>>>
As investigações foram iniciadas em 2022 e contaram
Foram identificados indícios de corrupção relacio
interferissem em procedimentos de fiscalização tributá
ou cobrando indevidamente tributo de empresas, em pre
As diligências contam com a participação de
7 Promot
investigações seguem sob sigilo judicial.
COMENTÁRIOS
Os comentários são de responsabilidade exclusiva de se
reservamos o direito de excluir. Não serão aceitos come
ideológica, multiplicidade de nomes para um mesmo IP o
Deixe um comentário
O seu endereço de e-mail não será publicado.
<<<
# EXERCISE:
Begin with the line that contains "Foram identificados indícios". Repeat it and every line after it through the end of the listing, exactly, and print nothing more.

# WRITTEN SOLUTION:
Foram identificados indícios de corrupção relacio
interferissem em procedimentos de fiscalização tributá
ou cobrando indevidamente tributo de empresas, em pre
As diligências contam com a participação de
7 Promot
investigações seguem sob sigilo judicial.
COMENTÁRIOS
Os comentários são de responsabilidade exclusiva de se
reservamos o direito de excluir. Não serão aceitos come
ideológica, multiplicidade de nomes para um mesmo IP o
Deixe um comentário
O seu endereço de e-mail não será publicado.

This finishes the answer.